▶ [WHAT TO DO]: Search the records below for the word "evenodd" and show every line where it occurs.

Start of EXERCISE DATA

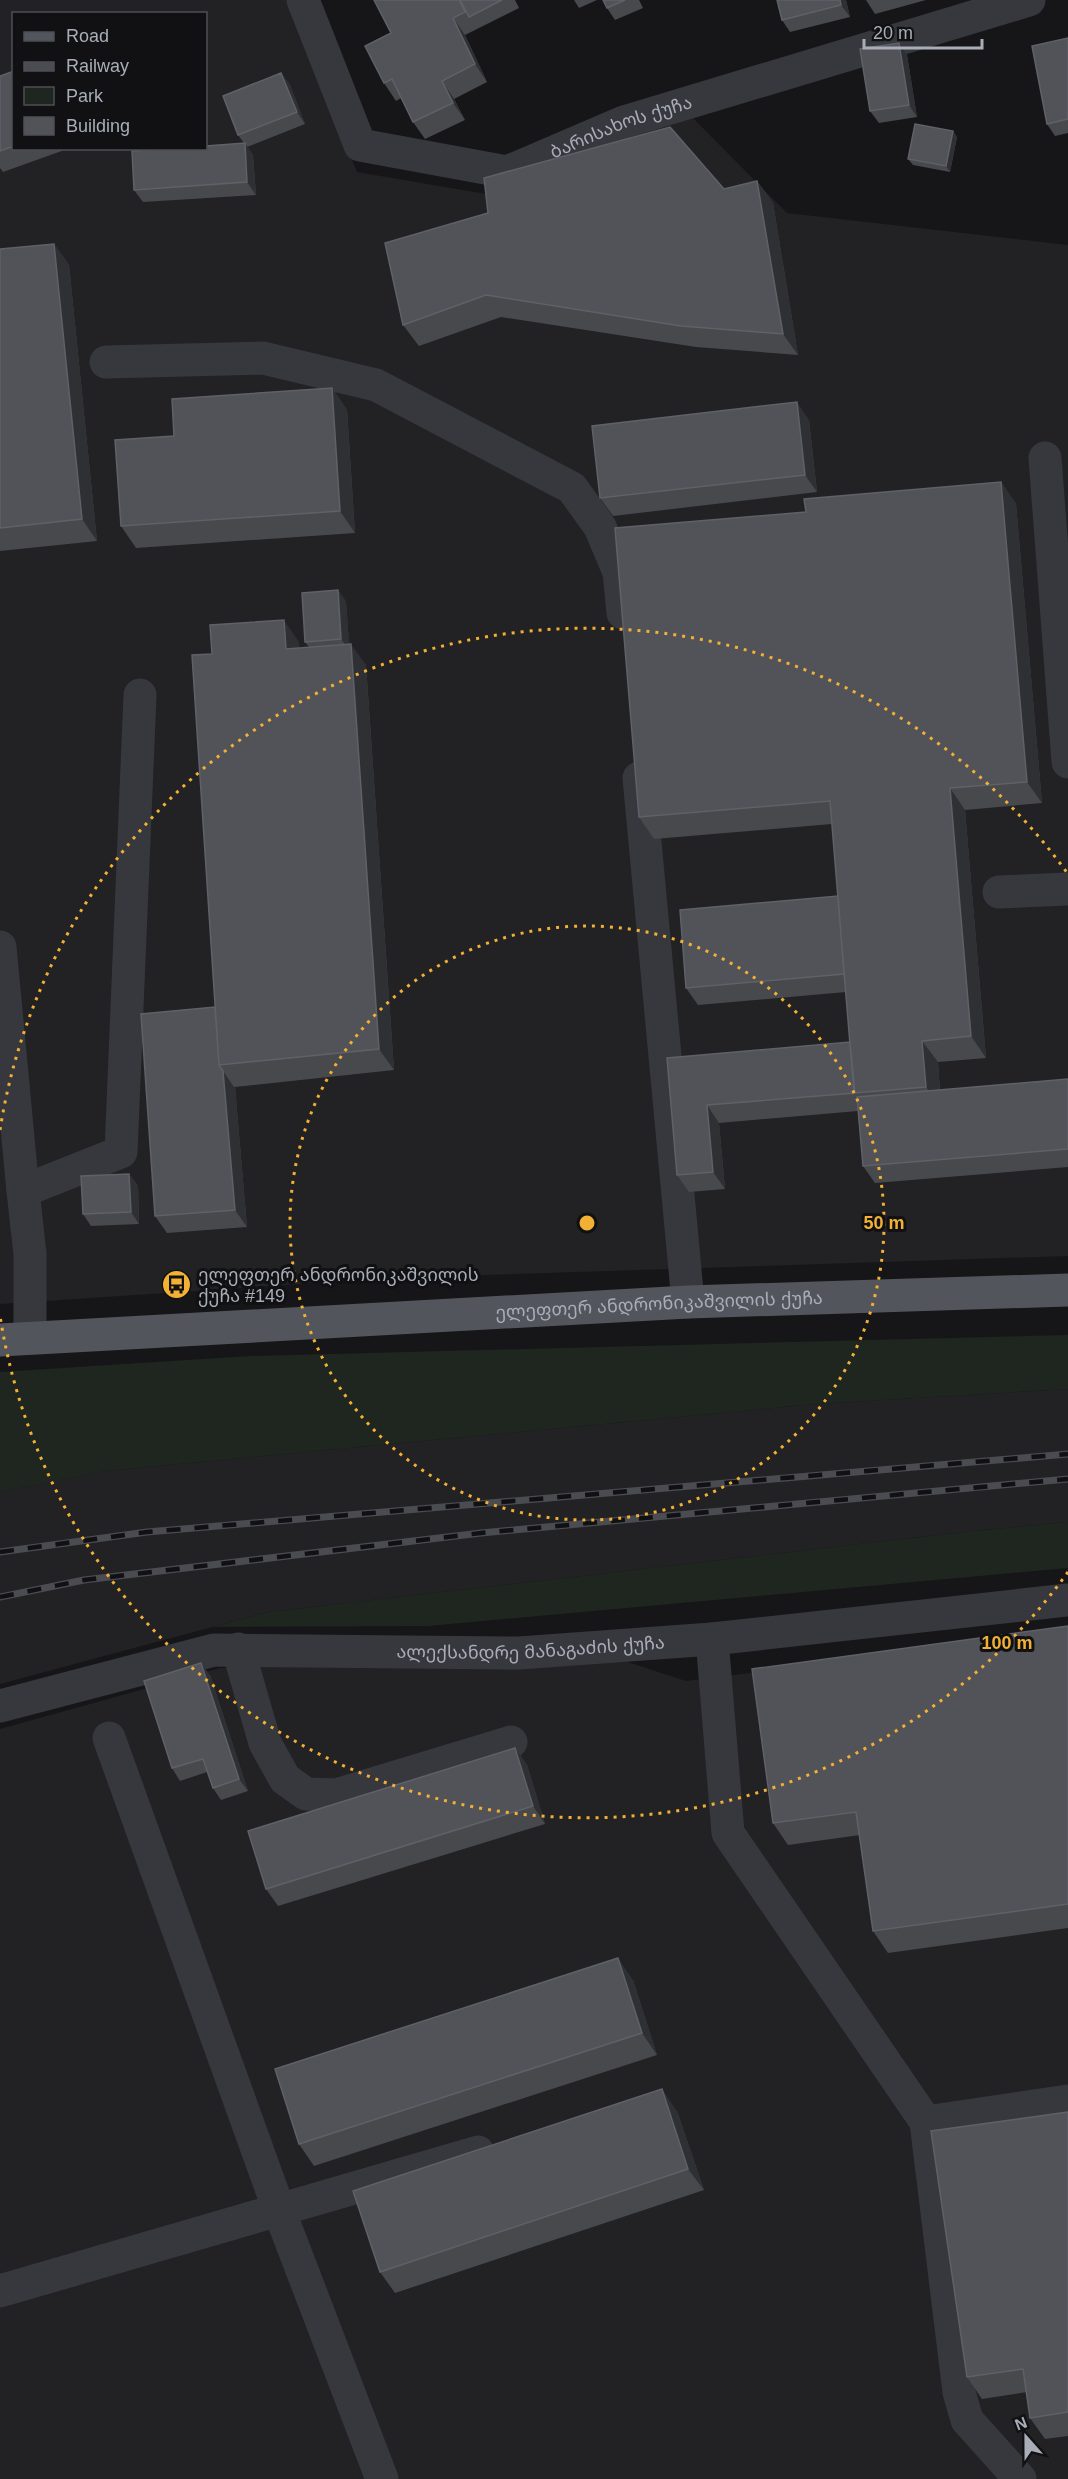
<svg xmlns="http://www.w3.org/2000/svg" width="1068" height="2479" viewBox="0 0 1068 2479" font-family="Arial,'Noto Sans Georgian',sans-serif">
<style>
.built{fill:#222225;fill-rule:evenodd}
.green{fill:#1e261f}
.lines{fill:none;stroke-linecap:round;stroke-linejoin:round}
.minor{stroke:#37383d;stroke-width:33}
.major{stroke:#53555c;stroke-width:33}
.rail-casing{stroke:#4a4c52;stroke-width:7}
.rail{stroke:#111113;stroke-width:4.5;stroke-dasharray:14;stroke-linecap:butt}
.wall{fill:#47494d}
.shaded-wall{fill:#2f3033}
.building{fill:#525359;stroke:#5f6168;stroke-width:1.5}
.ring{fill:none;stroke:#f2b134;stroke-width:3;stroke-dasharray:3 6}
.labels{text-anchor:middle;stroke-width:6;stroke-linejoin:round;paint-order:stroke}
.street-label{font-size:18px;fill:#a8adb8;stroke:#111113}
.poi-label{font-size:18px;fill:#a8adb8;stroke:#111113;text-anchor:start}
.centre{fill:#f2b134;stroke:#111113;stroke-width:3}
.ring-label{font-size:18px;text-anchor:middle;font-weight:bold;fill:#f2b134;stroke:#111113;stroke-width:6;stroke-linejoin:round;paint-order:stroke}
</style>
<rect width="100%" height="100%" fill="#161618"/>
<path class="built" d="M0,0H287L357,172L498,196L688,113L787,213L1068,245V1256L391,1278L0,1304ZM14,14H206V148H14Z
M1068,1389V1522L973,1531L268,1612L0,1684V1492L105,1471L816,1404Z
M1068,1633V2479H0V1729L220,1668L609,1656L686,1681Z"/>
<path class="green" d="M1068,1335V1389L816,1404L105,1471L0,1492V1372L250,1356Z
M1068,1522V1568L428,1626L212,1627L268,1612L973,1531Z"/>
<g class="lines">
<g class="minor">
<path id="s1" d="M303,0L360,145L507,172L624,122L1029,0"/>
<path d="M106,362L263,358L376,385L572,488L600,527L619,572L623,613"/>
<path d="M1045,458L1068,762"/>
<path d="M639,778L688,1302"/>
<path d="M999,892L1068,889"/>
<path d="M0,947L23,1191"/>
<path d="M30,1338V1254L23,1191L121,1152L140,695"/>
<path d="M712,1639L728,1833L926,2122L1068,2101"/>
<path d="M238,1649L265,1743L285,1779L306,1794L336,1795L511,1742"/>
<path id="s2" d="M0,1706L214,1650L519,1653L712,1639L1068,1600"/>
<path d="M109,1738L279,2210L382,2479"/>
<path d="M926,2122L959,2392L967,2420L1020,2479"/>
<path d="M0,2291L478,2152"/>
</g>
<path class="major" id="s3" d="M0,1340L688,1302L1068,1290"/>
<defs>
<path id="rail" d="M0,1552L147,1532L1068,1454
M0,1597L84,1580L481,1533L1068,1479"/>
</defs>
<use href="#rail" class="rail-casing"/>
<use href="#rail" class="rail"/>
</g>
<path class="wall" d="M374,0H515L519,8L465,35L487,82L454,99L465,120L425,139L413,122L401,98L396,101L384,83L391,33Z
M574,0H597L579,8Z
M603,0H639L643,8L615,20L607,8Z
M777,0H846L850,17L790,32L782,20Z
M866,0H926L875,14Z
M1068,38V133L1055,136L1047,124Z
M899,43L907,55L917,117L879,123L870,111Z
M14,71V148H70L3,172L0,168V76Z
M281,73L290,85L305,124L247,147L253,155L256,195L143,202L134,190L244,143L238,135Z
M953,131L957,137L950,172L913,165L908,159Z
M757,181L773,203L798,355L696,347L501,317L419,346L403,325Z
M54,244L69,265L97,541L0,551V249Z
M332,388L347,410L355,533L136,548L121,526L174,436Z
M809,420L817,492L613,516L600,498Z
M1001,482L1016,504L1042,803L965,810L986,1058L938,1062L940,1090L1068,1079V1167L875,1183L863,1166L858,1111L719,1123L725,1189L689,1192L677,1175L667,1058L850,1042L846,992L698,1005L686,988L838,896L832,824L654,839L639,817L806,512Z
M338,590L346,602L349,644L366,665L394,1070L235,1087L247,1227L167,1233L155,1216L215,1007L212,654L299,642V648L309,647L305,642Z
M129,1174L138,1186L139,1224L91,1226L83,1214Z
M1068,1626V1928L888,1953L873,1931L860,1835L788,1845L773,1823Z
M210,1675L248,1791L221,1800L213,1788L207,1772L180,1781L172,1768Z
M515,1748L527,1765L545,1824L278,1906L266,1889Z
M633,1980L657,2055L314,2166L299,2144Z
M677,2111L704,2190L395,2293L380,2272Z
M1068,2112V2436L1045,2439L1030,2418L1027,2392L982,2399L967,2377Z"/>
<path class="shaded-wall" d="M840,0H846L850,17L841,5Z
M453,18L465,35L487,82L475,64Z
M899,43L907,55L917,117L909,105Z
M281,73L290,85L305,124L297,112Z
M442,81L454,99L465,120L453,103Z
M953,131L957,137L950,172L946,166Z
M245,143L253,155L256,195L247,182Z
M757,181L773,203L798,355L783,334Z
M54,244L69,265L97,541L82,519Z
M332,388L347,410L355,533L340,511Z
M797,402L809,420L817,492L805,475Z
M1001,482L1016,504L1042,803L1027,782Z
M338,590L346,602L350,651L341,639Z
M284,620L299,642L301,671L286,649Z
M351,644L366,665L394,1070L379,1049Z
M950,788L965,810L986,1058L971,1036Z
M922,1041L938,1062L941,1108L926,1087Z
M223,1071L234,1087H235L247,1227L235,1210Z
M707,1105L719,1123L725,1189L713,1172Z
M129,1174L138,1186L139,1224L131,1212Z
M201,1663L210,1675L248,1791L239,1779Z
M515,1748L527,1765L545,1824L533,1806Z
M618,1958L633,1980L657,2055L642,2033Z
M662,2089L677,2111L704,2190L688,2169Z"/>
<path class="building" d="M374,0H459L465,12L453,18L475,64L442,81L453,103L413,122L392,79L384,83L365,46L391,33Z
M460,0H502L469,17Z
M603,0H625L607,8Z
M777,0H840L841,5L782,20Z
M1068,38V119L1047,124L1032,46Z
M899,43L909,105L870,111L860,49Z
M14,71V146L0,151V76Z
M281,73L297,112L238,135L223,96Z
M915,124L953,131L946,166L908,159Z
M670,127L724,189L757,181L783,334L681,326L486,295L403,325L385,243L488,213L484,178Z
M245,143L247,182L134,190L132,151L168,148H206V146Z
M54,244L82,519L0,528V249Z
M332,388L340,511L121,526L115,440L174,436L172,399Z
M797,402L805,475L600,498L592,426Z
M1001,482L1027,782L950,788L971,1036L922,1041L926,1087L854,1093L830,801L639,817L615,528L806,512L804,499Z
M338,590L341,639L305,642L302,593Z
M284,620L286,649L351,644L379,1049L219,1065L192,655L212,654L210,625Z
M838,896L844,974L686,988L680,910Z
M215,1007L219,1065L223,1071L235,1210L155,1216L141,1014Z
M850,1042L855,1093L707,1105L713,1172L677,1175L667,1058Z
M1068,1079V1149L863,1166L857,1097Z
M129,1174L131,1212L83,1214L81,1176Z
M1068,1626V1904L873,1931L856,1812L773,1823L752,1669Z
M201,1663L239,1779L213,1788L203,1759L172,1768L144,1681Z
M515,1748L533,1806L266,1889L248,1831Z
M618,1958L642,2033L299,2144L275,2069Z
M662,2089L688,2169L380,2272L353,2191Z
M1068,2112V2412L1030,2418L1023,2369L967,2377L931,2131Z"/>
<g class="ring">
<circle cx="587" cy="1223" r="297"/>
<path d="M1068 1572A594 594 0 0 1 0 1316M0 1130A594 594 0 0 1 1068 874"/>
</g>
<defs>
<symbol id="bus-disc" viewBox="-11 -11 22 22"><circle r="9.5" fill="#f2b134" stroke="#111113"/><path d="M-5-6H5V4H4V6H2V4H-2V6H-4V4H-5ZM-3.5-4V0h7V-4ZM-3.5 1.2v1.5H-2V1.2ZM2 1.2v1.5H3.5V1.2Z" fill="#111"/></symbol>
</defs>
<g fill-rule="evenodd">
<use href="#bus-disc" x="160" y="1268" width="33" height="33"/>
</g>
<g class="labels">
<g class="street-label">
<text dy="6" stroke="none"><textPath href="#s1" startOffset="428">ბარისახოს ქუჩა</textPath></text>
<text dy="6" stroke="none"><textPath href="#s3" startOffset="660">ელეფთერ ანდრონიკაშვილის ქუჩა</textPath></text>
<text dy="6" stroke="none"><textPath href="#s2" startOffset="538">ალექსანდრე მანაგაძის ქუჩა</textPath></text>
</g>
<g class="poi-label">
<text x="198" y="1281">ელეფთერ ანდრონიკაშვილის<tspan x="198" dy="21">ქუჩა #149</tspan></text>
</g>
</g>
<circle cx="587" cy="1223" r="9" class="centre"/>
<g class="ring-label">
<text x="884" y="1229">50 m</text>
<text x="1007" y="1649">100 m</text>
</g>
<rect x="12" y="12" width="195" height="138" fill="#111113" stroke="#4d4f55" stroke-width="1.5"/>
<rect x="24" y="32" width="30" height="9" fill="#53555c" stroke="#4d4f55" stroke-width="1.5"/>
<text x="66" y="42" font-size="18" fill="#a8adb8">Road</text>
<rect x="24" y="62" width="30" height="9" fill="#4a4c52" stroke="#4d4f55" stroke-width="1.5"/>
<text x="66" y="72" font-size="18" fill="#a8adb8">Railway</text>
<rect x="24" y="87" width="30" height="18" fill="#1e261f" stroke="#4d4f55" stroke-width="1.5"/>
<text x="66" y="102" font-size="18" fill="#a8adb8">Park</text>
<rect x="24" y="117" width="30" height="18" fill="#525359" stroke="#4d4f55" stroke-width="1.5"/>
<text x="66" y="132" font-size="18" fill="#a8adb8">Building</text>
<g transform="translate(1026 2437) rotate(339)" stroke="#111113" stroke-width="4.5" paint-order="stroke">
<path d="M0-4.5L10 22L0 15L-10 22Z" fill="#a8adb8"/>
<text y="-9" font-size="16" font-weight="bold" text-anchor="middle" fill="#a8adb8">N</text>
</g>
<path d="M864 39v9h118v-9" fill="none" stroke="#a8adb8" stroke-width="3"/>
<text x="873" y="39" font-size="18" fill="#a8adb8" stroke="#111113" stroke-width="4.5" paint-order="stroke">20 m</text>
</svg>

End of EXERCISE DATA

▶ [OUTPUT FOR THIS EXERCISE]:
.built{fill:#222225;fill-rule:evenodd}
<g fill-rule="evenodd">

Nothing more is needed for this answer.